An increase in refinancing isn’t likely to have a big impact on the housing market or consumer spending, said Joseph Murin, who was chief executive officer of Ginnie Mae, a federal agency that securitizes home loans, from 2008 to 2009.
“The theory is good,” said Murin, now chairman of Collingwood Group LLC, a consultant in Washington. “Practically speaking, I’m not sure.”
Homeowners who refinance are getting less money from cashing out home equity because property values have declined, Freddie Mac said in a July report. In some cases, homeowners are forced to increase their equity to qualify for new loans at lower interest rates. That’s a change from the years of the housing boom, when homeowners used growing home-equity to finance spending on consumer goods.
Twenty-two percent of homeowners who refinanced in the second quarter paid money to reduce their principal, the third- highest rate since Freddie Mac, the home-finance provider taken over by the government, started keeping the records in 1985.
Also, the net cash provided from converting home equity through mortgage refinancing was $8.3 billion in the second quarter, the lowest level in 10 years, according to the same July report. That compares with an average of $80 billion per quarter in 2006.
The cash generated by mortgage refinancing “will probably remain relatively low for the next couple of quarters,” said Frank Nothaft, chief economist at Freddie Mac in McLean, Virginia. “Many families are taking this opportunity to deleverage.”
Rates on 30-year fixed mortgages fell to 4.27 percent in the week ended today, a record low, according to Freddie Mac. The 30-year rate reached a 2010 high of 5.21 percent in April and was 6.46 percent in October 2008, the month before the Fed announced it would start purchasing mortgage-backed securities.
Lower home-loan rates may fail to spur additional refinancing because lenders are reluctant to give loans to people who are unemployed or have low credit scores, said Paul Havemann, vice president at HSH Associates, a publisher of consumer-loan data in Pompton Plains, New Jersey.
“We know the Fed is going to be doing something,” said David Rosenberg, chief economist at Gluskin Sheff and Associates Inc. in Toronto.
“The question is, in a cycle of contracting credit, how far will it work,” he said. “If taking rates to zero didn’t work, and if QE1 didn’t work, then the question, legitimately, is QE2 going to work?”
Quantitative easing refers to large-scale asset purchases as a tool of monetary policy.
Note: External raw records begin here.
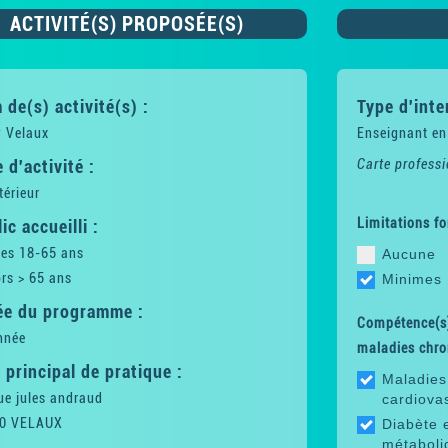
ACTIVITÉ(S) PROPOSÉE(S)
de(s) activité(s) :
Type d'inte
 Velaux
Enseignant en
 d'activité :
Carte professi
térieur
Limitations fo
ic accueilli :
tes 18-65 ans
Aucune
rs > 65 ans
Minimes
ée du programme :
Compétence(s)
nnée
maladies chro
 principal de pratique :
Maladies
ue jules andraud
cardiova
0 VELAUX
Diabète 
métaboli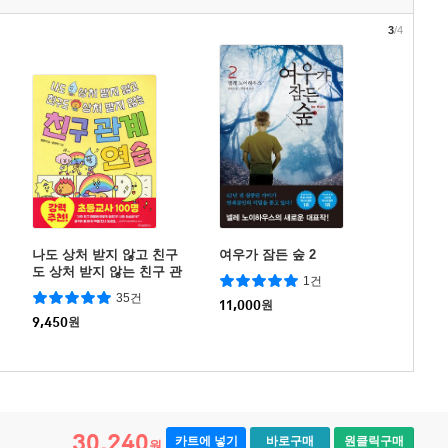
3
/4
나도 상처 받지 않고 친구
여우가 잠든 숲 2
도 상처 받지 않는 친구 관
1건
계 연습
35건
11,000
원
9,450
원
30,240
카트에 넣기
바로구매
원클릭구매
원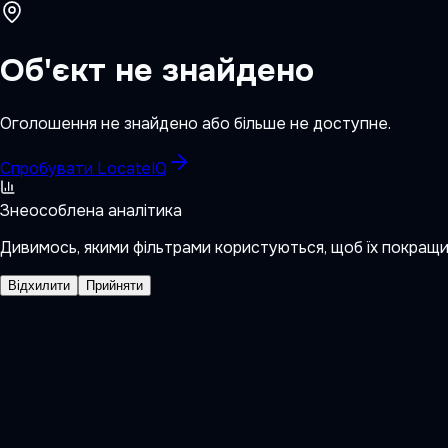
Об'єкт не знайдено
Оголошення не знайдено або більше не доступне.
Спробувати LocateIQ
Знеособлена аналітика
Дивимось, якими фільтрами користуються, щоб їх покращ
Відхилити
Прийняти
Bernanke has said the purchases support growth by lowering borrowing costs across a broad spectrum of debt as investors reallocate money they would normally invest in Treasuries into mortgage bonds, corporate notes, and other securities.
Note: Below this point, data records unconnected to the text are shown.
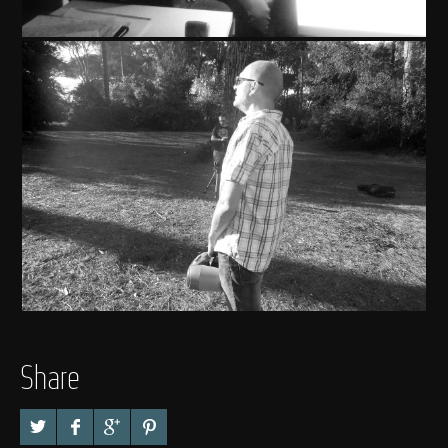
Share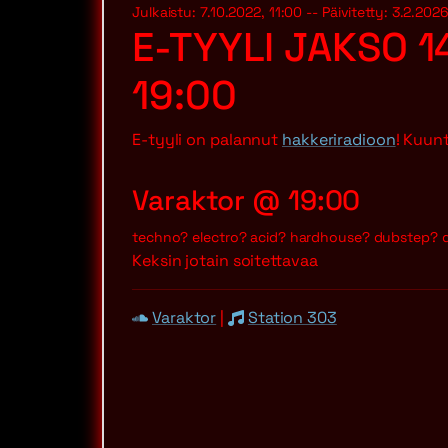
Julkaistu: 7.10.2022, 11:00 -- Päivitetty: 3.2.2026
E-TYYLI JAKSO 1
19:00
E-tyyli on palannut
hakkeriradioon
! Kuunt
Varaktor @ 19:00
techno? electro? acid? hardhouse? dubstep? d
Keksin jotain soitettavaa
Varaktor
|
Station 303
Mark Zandi, chief economist at Moody’s Analytics in West Chester, Pennsylvania, says $1 trillion in Fed Treasury purchases will boost growth by about 0.15 percentage point next year. As growth picks up, more people will enter the labor force, keeping the unemployment rate high. Inflation remains relatively unchanged in his model, he says.
“It is a small but meaningful benefit and the recovery can take all the help it can get,” Zandi said. Because purchases could have such a low medium-term impact, Fed officials may recast the strategy in terms of aiming at a level on an inflation index rather than the rate of change on the index, Zandi said.
The Fed “really doesn’t have any alternative but to give this thing a whirl,” former Fed Governor Lyle Gramley, now senior economic adviser at Potomac Research Group in Washington. “It has a mandate to create maximum employment and price stability. It has to try.”